Based on those results, the authors said that Pinpoint's assay "reliably identified patients with early-stage non-squamous NSCLC at high risk for mortality after surgical resection," and it "provides prognostic differentiation of patients with early-stage disease and might be helpful in the identification of the most appropriate application of treatment guidelines to improve clinical outcomes."
According to the National Cancer Institute, more than 226,000 new cases of lung cancer will be diagnosed in the US this year. Of that number, between 15 percent and 20 percent are Pinpoint's initial market opportunity, Berryman said.
The assay lists for $3,995, but Pinpoint does not yet have any contracts with insurers or other payors for reimbursement for the test.
The company also plans to bring the test to Europe, which has a market similar to the US.
Further on, Berryman said that China would be a "tremendous" opportunity, because of its size and the high incidence of lung cancer in the country. According to the Globocan Project of the World Health Organization's International Agency for Research on Cancer, more than 522,000 cases of lung cancer were diagnosed in China in 2008 with nearly 453,000 deaths.
Berryman said that although Pinpoint is commercializing the lung cancer assay now, it could have launched it a year ago when its laboratory received CLIA certification. But it chose not to do so until it had "really strong data" around the assay.
One of the unique characteristics of The Lancet study, he said, is that it includes tumor samples from the China Clinical Trial Consortium. Aside from the Chinese market opportunity, inclusion of CCTC in the validation study also helps clear up one potential question about the effectiveness of the Pinpoint assay for a non-Caucasian population.
Genomic studies have largely concentrated on Caucasian populations, but in NSCLC, research has shown that EGFR mutations cause Chinese patients to respond differently than Caucasians to EGFR-targeted therapies such as Tarceva (erlotinib).
As a result, "we didn't really know what to expect," with the study, Berryman said, but "as it turned out there was virtually no difference in this prognostic" between the Chinese cohort and the non-Chinese cohort.
According to the study's authors, "the success of this assay in an ethnically distinct cohort might be among the strongest pieces of available evidence that fundamental genetic elements of non-squamous NSCLC biology exists that characterize this disease."
With the launch of the prognostic test underway, next in Pinpoint's pipeline is a predictive test for the effectiveness of different chemotherapies on individual NSCLC patients who have had surgery.
Pinpoint is also eyeing a prospective study that could provide greater validation of the Pinpoint Dx Lung Assay. That study, which would take several years to complete, would take a group of NSCLC patients who have had surgery, and run the Pinpoint assay on their tumor samples. Results from patients who have received chemotherapy would be compared to those who haven't, and low-risk patients would be compared to high-risk patients.
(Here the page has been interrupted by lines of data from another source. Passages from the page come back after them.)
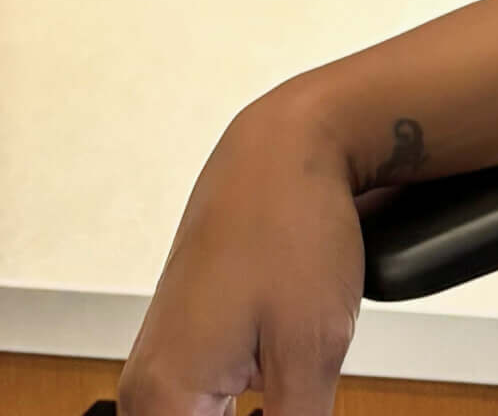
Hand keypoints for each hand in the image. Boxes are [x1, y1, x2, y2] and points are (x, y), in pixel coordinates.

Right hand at [117, 92, 367, 415]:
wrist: (288, 145)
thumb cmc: (294, 227)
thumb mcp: (312, 348)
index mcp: (163, 399)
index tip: (292, 403)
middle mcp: (147, 385)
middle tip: (296, 387)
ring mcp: (164, 359)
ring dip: (256, 409)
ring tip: (294, 376)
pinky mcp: (187, 338)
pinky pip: (205, 397)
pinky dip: (244, 399)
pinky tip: (283, 380)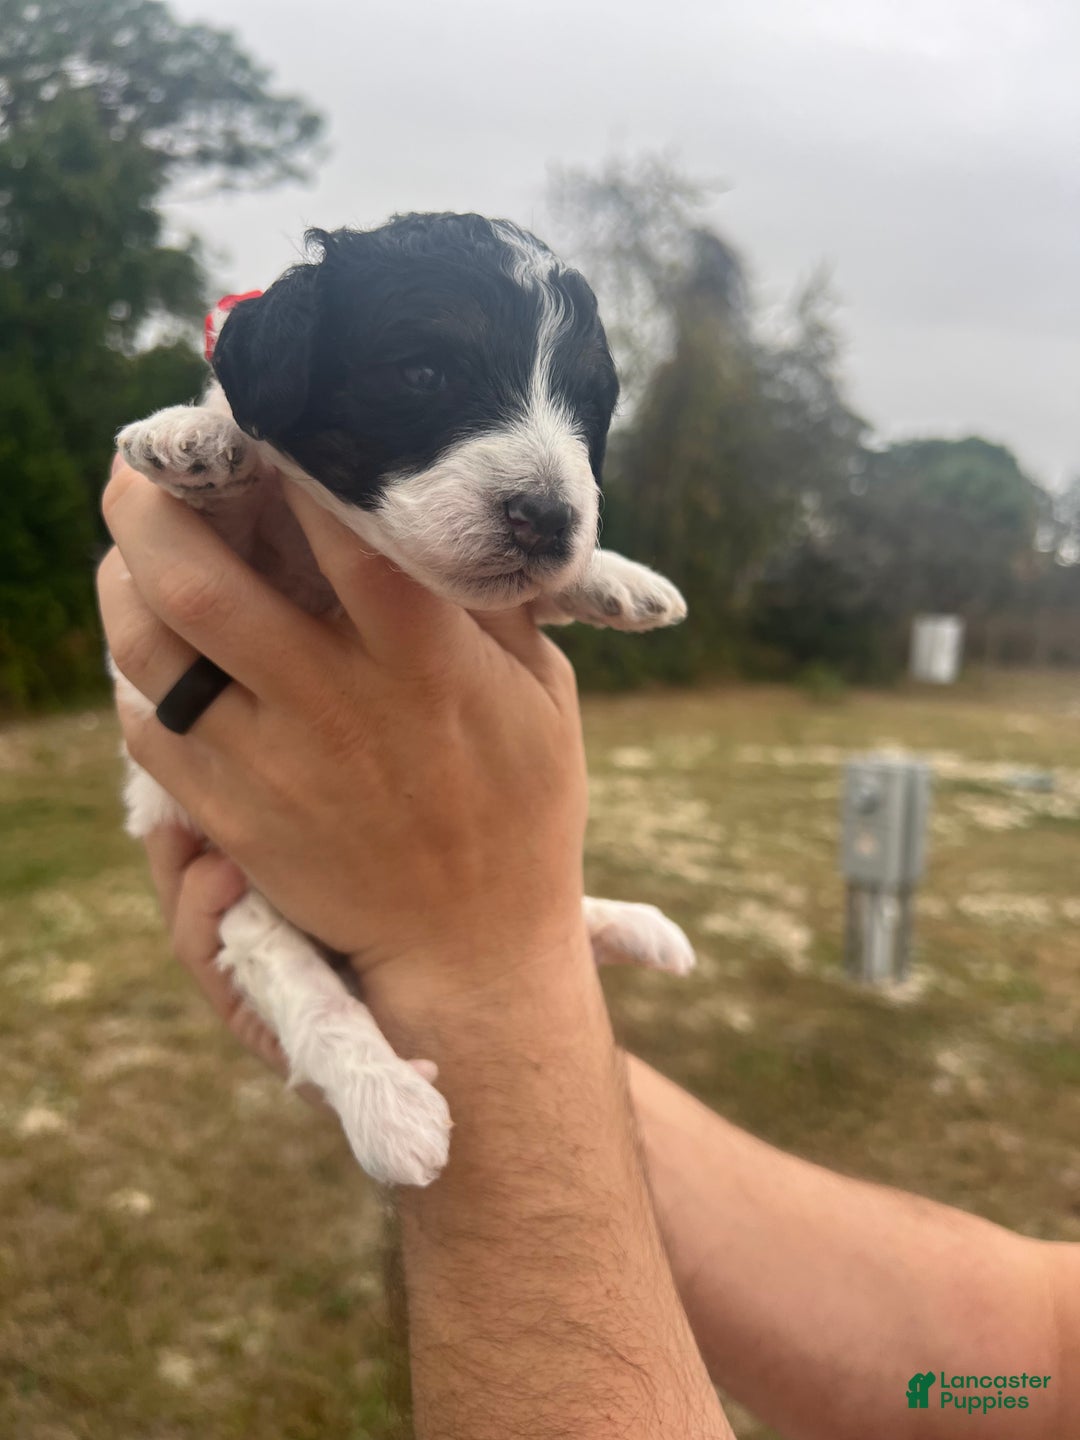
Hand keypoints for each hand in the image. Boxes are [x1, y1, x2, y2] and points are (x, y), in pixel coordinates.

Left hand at [98, 462, 589, 1002]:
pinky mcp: (233, 819)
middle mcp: (335, 703)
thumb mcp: (542, 695)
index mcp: (424, 660)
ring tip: (132, 548)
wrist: (472, 951)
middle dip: (146, 503)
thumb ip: (492, 605)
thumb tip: (446, 518)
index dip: (284, 454)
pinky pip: (149, 729)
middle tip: (138, 462)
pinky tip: (152, 653)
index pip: (338, 527)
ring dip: (120, 582)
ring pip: (150, 653)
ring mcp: (272, 765)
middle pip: (197, 582)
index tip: (259, 415)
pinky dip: (135, 677)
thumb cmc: (521, 812)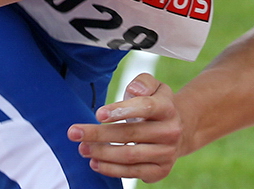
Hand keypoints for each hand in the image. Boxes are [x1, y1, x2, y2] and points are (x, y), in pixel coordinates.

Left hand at [67, 73, 182, 182]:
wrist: (178, 131)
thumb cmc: (156, 105)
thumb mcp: (154, 87)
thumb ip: (144, 82)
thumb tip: (134, 90)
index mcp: (168, 108)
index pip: (145, 107)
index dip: (121, 110)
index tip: (98, 114)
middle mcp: (171, 131)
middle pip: (131, 133)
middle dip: (99, 134)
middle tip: (75, 132)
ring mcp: (166, 153)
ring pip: (129, 155)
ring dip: (102, 153)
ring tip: (82, 148)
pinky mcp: (159, 171)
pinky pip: (132, 172)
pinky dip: (111, 169)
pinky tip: (95, 162)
Since its founding, Pinpoint has been funded by Berryman and individual investors, and the company has never conducted a formal financing round, he said. Prior to founding the company, Berryman, a pharmacist by training, worked at Genentech, now part of Roche, on lung cancer research. It was there that he met Jablons.
Before that he was at Myriad Genetics, where he was on the commercial team that launched that firm's BRACAnalysis test.
Aside from Berryman, Mountain View, Calif.-based Pinpoint has one full-time employee in the laboratory and four part-time employees.